Shaw-Stewart sailed on the 
Grantully Castle to the Dardanelles with Rupert Brooke, and served in Brooke's burial party. Like many public-school-educated men of his generation, he welcomed the idea of fighting at Gallipoli: 'It is the luckiest thing and the most romantic. Think of fighting in the Chersonese... or alternatively, if it's the Asiatic side they want us on, on the plains of Troy itself! I am going to take my Herodotus as a guide-book.' Shaw-Stewart survived Gallipoli, but was killed in France on 30 December 1917.
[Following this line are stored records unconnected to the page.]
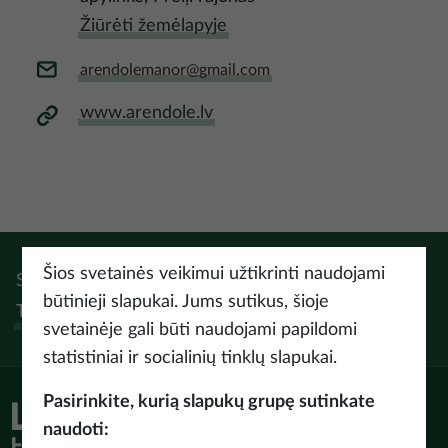
Žiūrėti žemėlapyje
arendolemanor@gmail.com
www.arendole.lv
Šios svetainės veikimui užtikrinti naudojami
Sek:
Instagram
Facebook
Pinterest
Youtube
Threads
būtinieji slapukai. Jums sutikus, šioje
Tiktok
svetainėje gali būti naudojami papildomi
statistiniai ir socialinių tinklų slapukai.
Pasirinkite, kurią slapukų grupę sutinkate
naudoti:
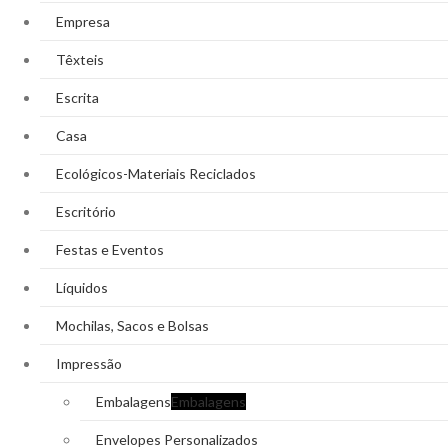
Empresa
Têxteis
Escrita
Casa
Ecológicos-Materiais Reciclados
Escritório
Festas e Eventos
Líquidos
Mochilas, Sacos e Bolsas
Impressão
Embalagens
Embalagens
Envelopes Personalizados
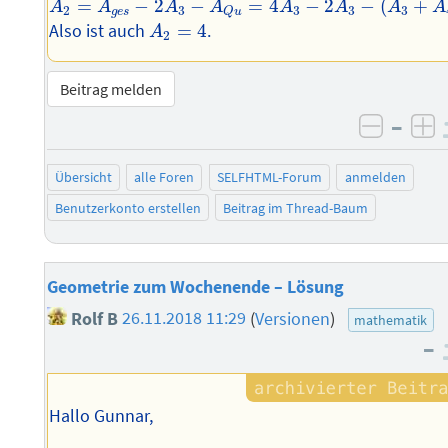
=
−
2
−
=
4
−
2
−
(
+
A
A
A
A
A
A
A
A
2
3
3
3
3
g
e
s
Q
u
A
2
=
4
Also ist auch
=
4
.
A
2
Beitrag melden
–
negati
po
Übersicht
alle Foren
SELFHTML-Forum
anmelden
Benutzerkonto erstellen
Beitrag im Thread-Baum
Geometrie zum Wochenende – Lösung
Rolf B
26.11.2018 11:29
(
Versionen
)
mathematik
–
Hallo Gunnar,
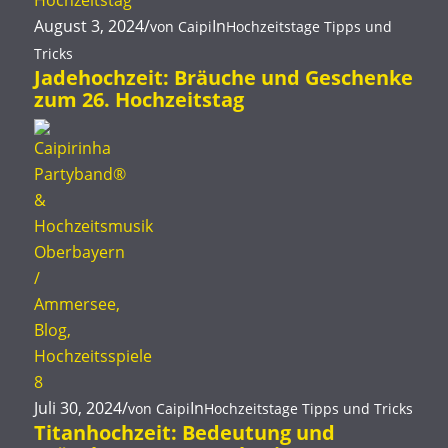
August 3, 2024
/
In
von
Caipi
Hochzeitstage
Tipps und
Tricks
Jadehochzeit: Bräuche und Geschenke
zum 26. Hochzeitstag
Juli 30, 2024
/
In
von
Caipi
Hochzeitstage
Tipps und Tricks
Titanhochzeit: Bedeutung und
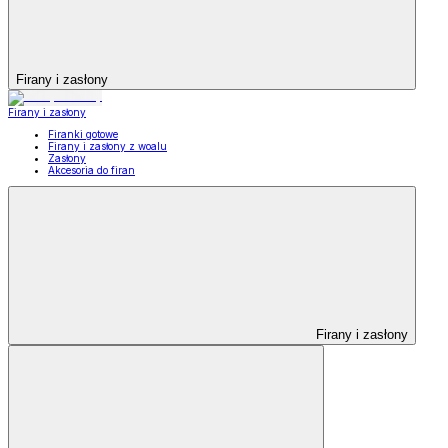
Firany i zasłony
Firany i zasłony
Firanki gotowe
Firany i zasłony z woalu
Zasłony
Akcesoria do firan
Firany i zasłony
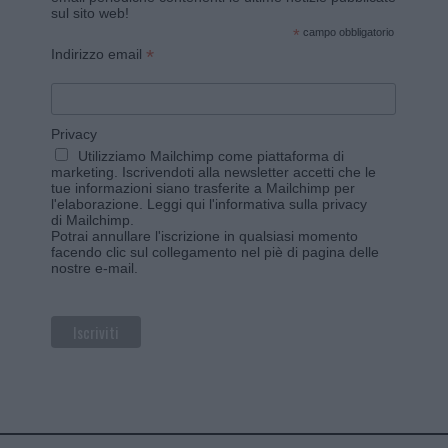
sul sito web!
*
campo obbligatorio
*
Indirizzo email
Privacy
Utilizziamo Mailchimp come piattaforma di
marketing. Iscrivendoti alla newsletter accetti che le
tue informazioni siano trasferite a Mailchimp per
l'elaborazione.
Leggi qui l'informativa sulla privacy
di Mailchimp
.
Potrai annullare l'iscrizione in qualsiasi momento
facendo clic sul collegamento nel piè di pagina delle
nostre e-mail.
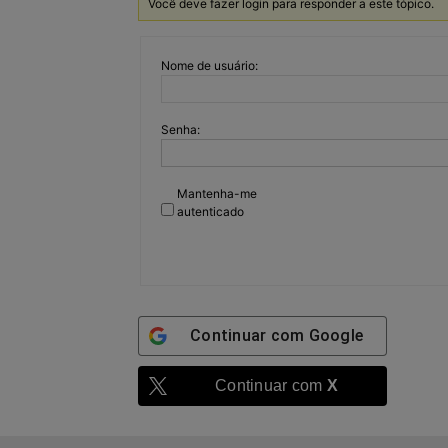
Você deve fazer login para responder a este tópico.
Nome de usuário:
Senha:
Mantenha-me
autenticado
Continuar com
Google
Continuar com
X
Vandiver convincingly dates 'I saw a man this morning' to 13 July 1915, because of the reference to 'three days' peace' on the island of Imbros. Shaw-Stewart was unexpectedly recalled from leave that day, having spent three days on Imbros.

I saw a man this morning
  Who did not wish to die:
I ask and cannot answer,
  If otherwise wish I.

Fair broke the day this morning
  Against the Dardanelles;
The breeze blew soft, the morn's cheeks
  Were cold as cold sea-shells.

But other shells are waiting
  Across the Aegean Sea,
Shrapnel and high explosive,
  Shells and hells for me.

O hell of ships and cities,
  Hell of men like me,
Fatal second Helen,
  Why must I follow thee?

Achilles came to Troyland
  And I to Chersonese:
He turned from wrath to battle,
  And I from three days' peace.

Was it so hard, Achilles,
  So very hard to die?
Thou knewest, and I know not---
  So much the happier I.

I will go back this morning
  From Imbros over the sea;
Stand in the trench, Achilles,
  Flame-capped, and shout for me.

The allusion in the final lines is to Homer's 
Iliad --- the passage beginning at 18.203 --- in which Athena sets a golden cloud around the head of Achilles and kindles a fire from it: 'He stood there and he shouted... and he raised immense confusion among the Trojans'.